Dataset records:
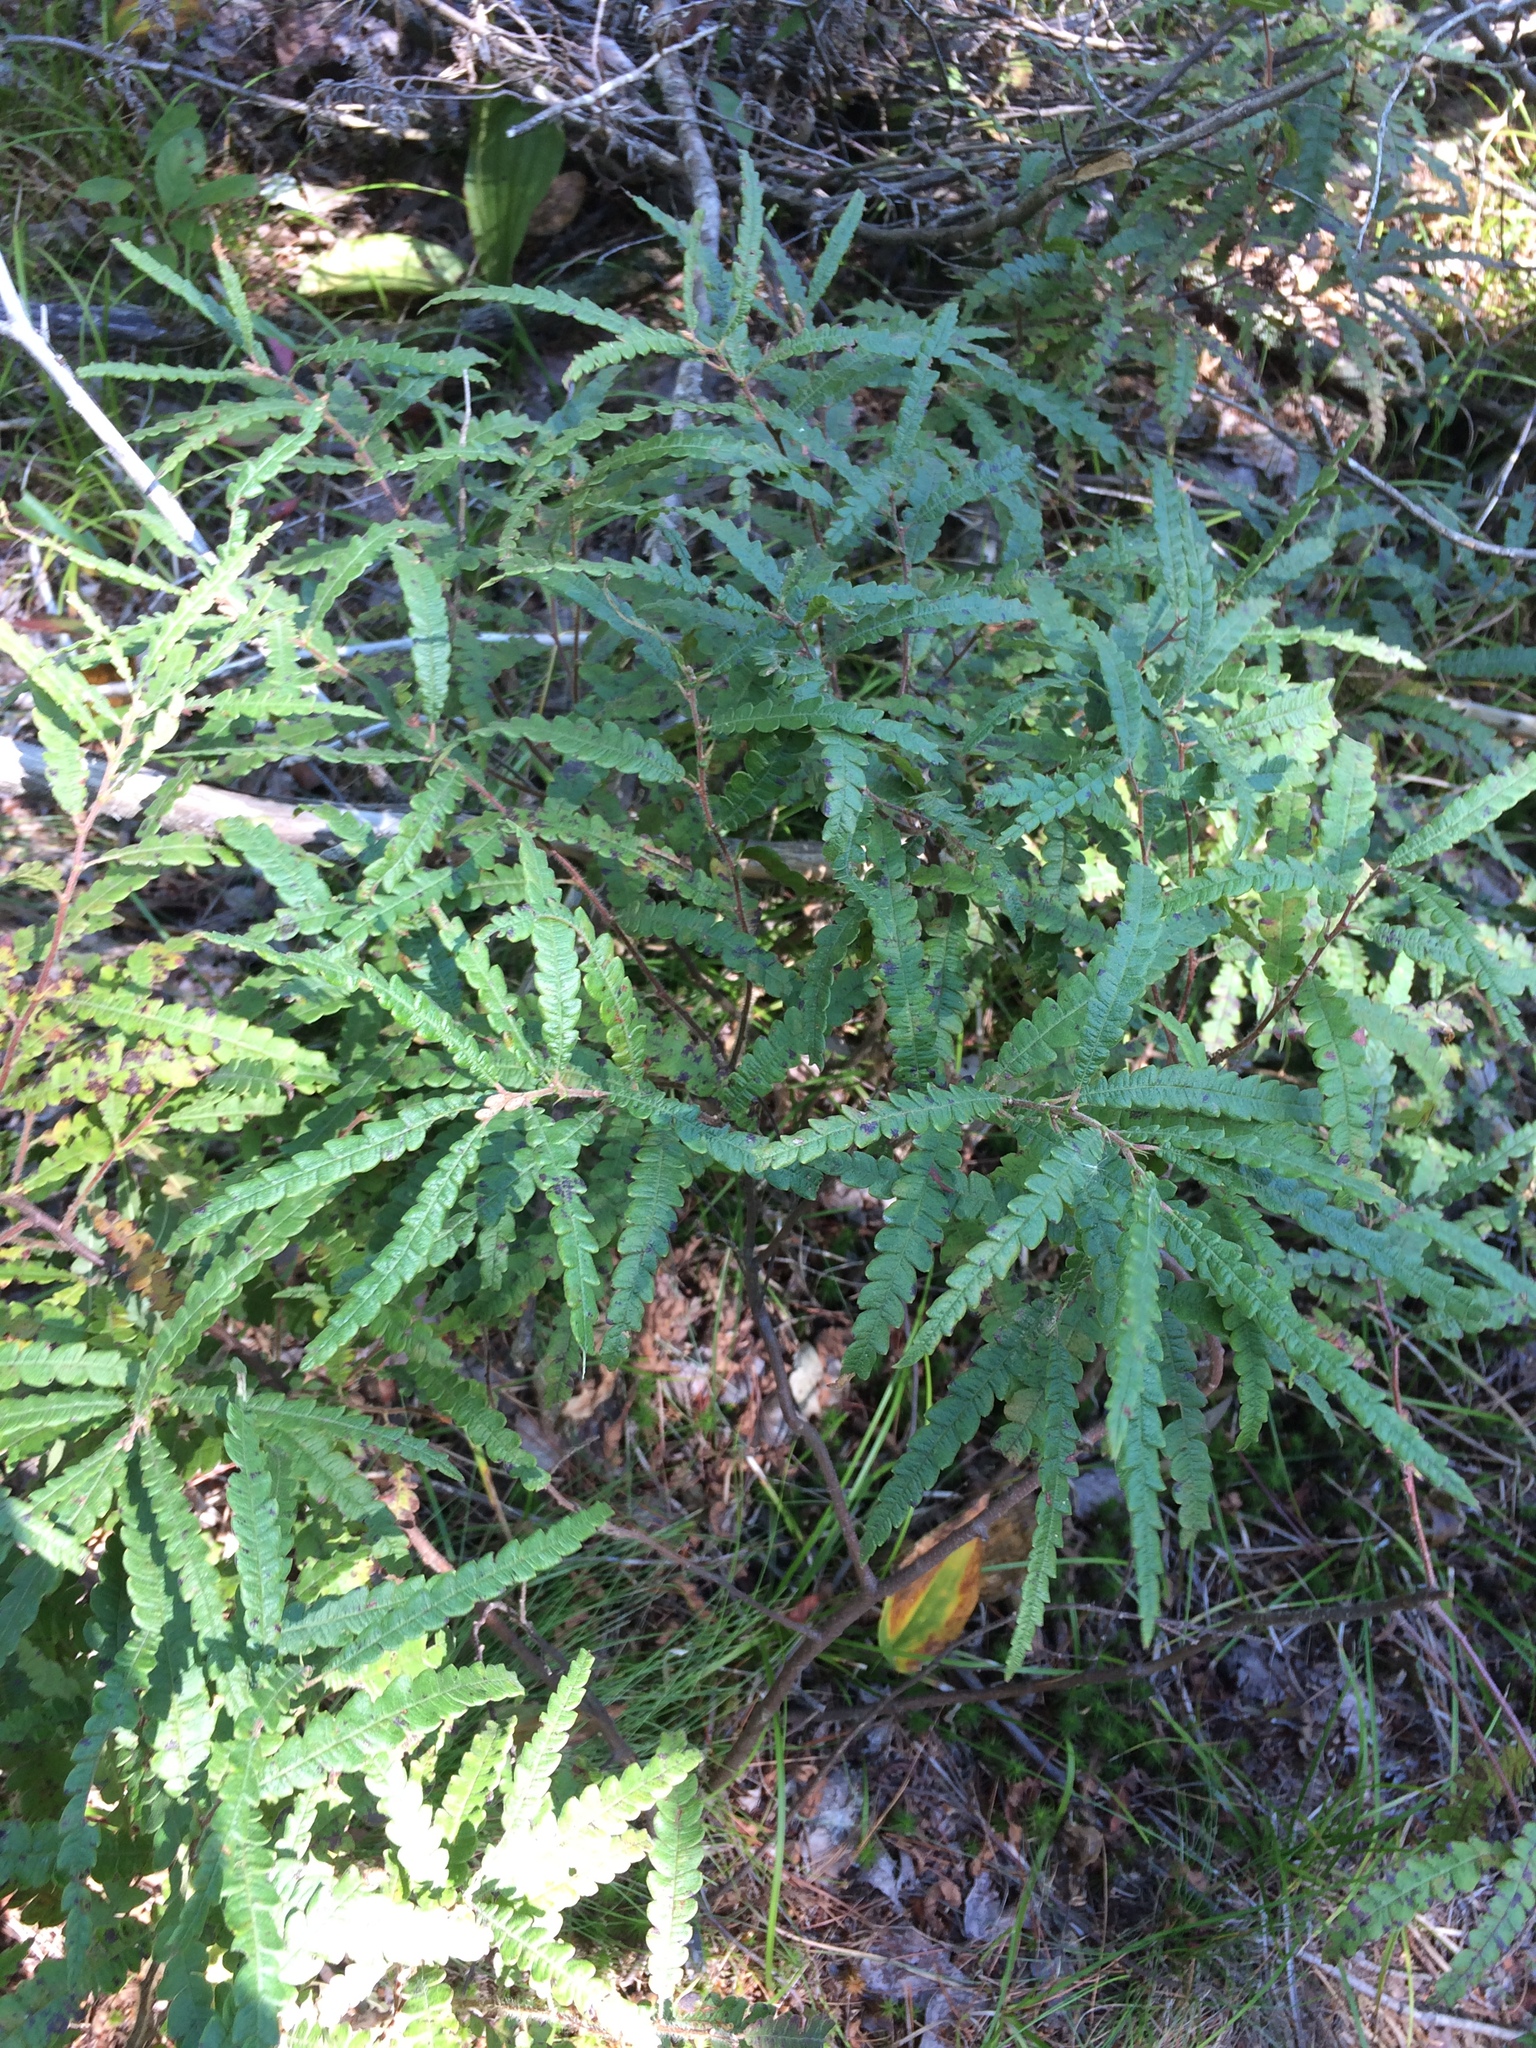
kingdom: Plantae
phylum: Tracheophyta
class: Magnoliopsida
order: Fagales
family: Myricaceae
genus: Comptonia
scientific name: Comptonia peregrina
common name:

STATED TASK: Can you set out the lines from every entry above as a numbered list, skipping any blank lines and omitting the pictures?

TASK RESULT:
1. kingdom: Plantae
2. phylum: Tracheophyta
3. class: Magnoliopsida
4. order: Fagales
5. family: Myricaceae
6. genus: Comptonia
7. scientific name: Comptonia peregrina
8. common name:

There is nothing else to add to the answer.